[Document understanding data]

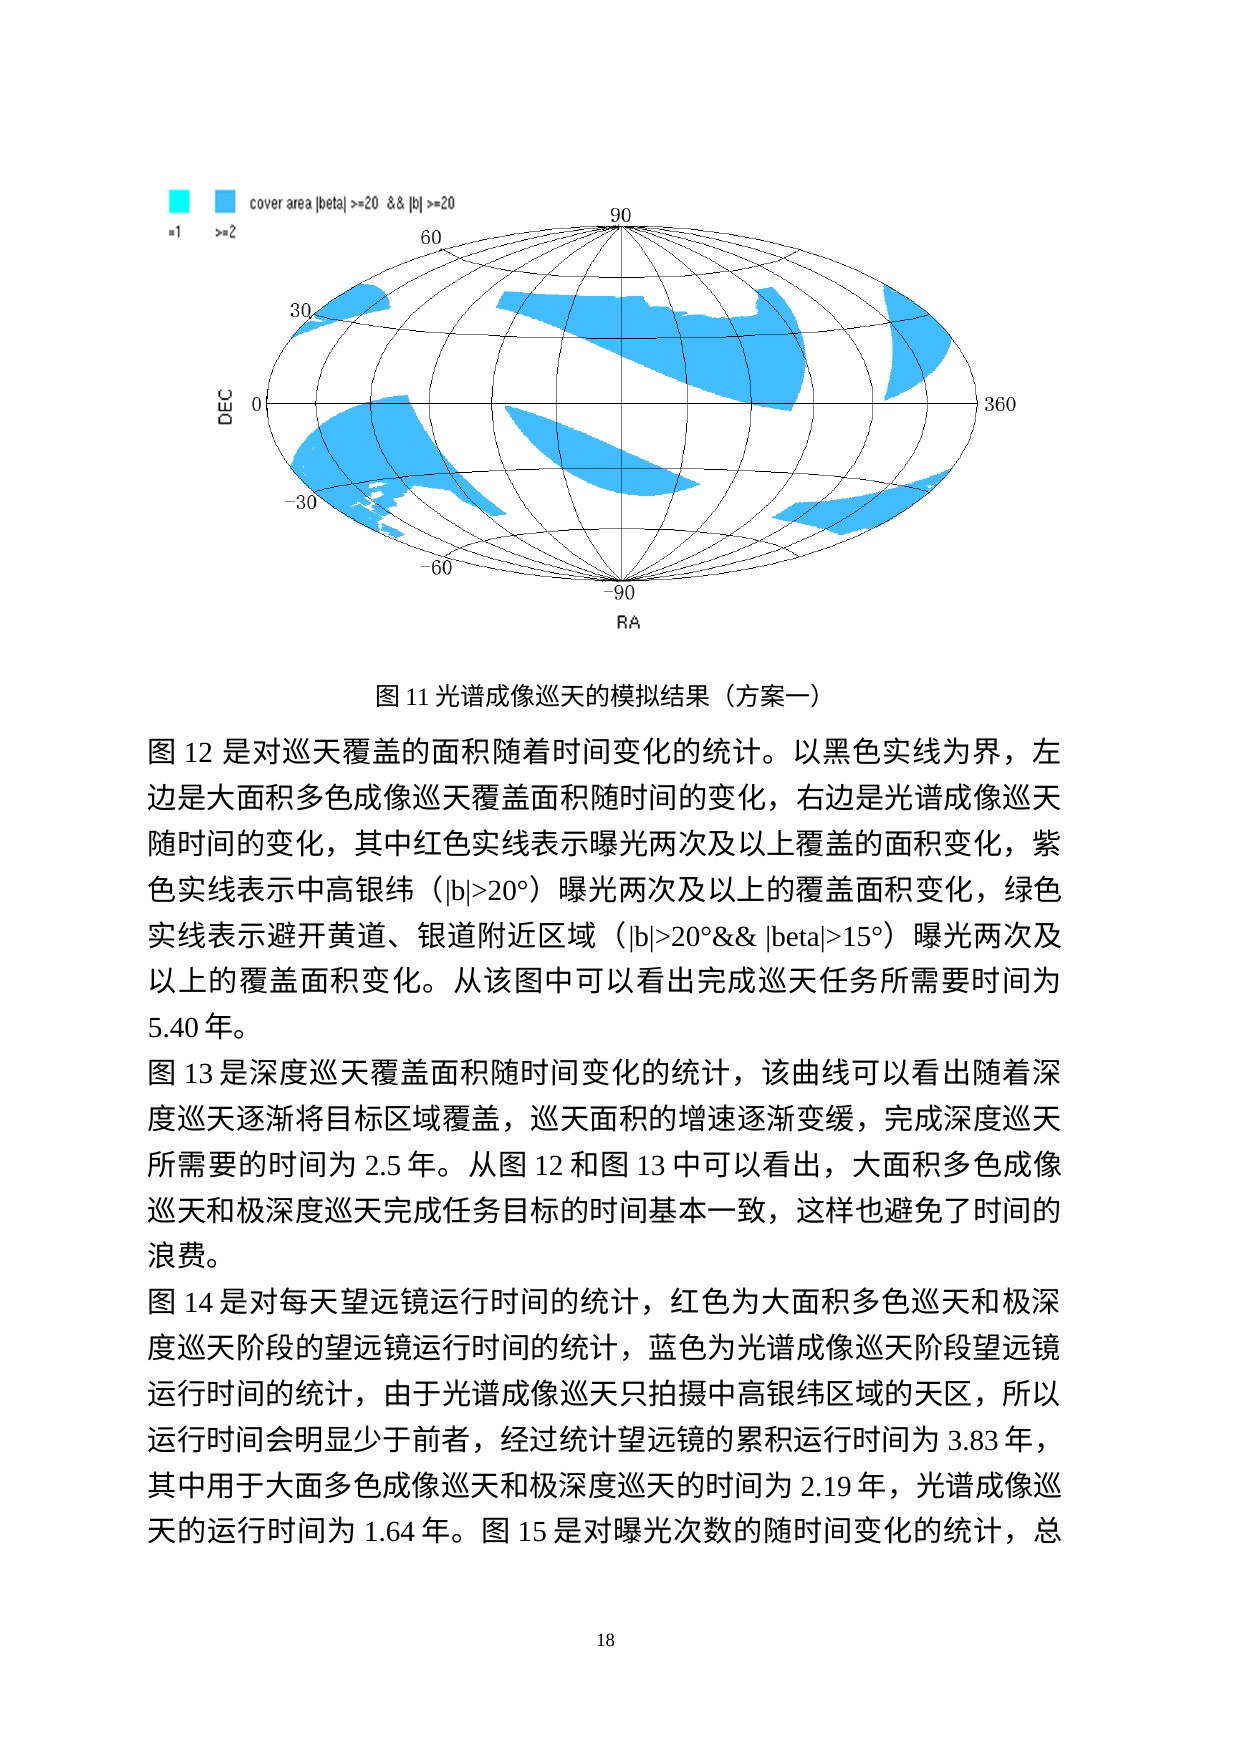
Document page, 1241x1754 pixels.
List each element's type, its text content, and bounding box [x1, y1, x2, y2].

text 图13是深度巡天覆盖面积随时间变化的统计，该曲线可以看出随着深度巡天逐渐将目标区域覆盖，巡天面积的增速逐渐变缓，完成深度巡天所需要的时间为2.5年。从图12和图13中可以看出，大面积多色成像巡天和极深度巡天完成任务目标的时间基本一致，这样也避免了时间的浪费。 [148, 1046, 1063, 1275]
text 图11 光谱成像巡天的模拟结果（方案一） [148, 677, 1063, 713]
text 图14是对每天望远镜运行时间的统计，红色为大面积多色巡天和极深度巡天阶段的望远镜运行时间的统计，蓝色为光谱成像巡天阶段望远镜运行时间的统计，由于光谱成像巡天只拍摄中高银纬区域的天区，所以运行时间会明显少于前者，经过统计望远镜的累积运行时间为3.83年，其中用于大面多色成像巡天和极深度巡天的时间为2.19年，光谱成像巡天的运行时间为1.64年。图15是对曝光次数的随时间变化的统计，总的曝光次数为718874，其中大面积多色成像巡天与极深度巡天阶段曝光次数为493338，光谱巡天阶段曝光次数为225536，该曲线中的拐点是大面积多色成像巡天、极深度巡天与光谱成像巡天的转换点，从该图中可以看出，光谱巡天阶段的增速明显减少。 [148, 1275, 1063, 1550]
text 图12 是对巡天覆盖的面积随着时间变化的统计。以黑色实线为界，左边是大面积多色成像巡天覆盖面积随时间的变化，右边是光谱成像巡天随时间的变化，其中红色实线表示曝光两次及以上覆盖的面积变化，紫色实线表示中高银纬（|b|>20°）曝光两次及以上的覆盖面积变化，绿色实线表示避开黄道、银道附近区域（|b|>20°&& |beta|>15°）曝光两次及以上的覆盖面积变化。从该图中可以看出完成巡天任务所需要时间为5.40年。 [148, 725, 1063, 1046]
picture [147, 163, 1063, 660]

WORK ORDER
Reproduce the data above word for word, but leave the images out.

YOUR SOLUTION
Document page, 1241x1754 pixels.
List each element's type, its text content, and bounding box [x1, y1, x2, y2].

text 图13是深度巡天覆盖面积随时间变化的统计，该曲线可以看出随着深度巡天逐渐将目标区域覆盖，巡天面积的增速逐渐变缓，完成深度巡天所需要的时间为2.5年。从图12和图13中可以看出，大面积多色成像巡天和极深度巡天完成任务目标的时间基本一致，这样也避免了时间的浪费。 [148, 1046, 1063, 1275]
text 图11 光谱成像巡天的模拟结果（方案一） [148, 677, 1063, 713]
text 图14是对每天望远镜运行时间的统计，红色为大面积多色巡天和极深度巡天阶段的望远镜运行时间的统计，蓝色为光谱成像巡天阶段望远镜运行时间的统计，由于光谱成像巡天只拍摄中高银纬区域的天区，所以运行时间会明显少于前者，经过统计望远镜的累积运行时间为3.83年，其中用于大面多色成像巡天和极深度巡天的时间为2.19年，光谱成像巡天的运行时间为1.64年。图15是对曝光次数的随时间变化的统计，总的曝光次数为718874，其中大面积多色成像巡天与极深度巡天阶段曝光次数为493338，光谱巡天阶段曝光次数为225536，该曲线中的拐点是大面积多色成像巡天、极深度巡天与光谱成像巡天的转换点，从该图中可以看出，光谱巡天阶段的增速明显减少。 [148, 1275, 1063, 1550]
text 图12 是对巡天覆盖的面积随着时间变化的统计。以黑色实线为界，左边是大面积多色成像巡天覆盖面积随时间的变化，右边是光谱成像巡天随时间的变化，其中红色实线表示曝光两次及以上覆盖的面积变化，紫色实线表示中高银纬（|b|>20°）曝光两次及以上的覆盖面积变化，绿色实线表示避开黄道、银道附近区域（|b|>20°&& |beta|>15°）曝光两次及以上的覆盖面积变化。从该图中可以看出完成巡天任务所需要时间为5.40年。 [148, 725, 1063, 1046]
picture [147, 163, 1063, 660]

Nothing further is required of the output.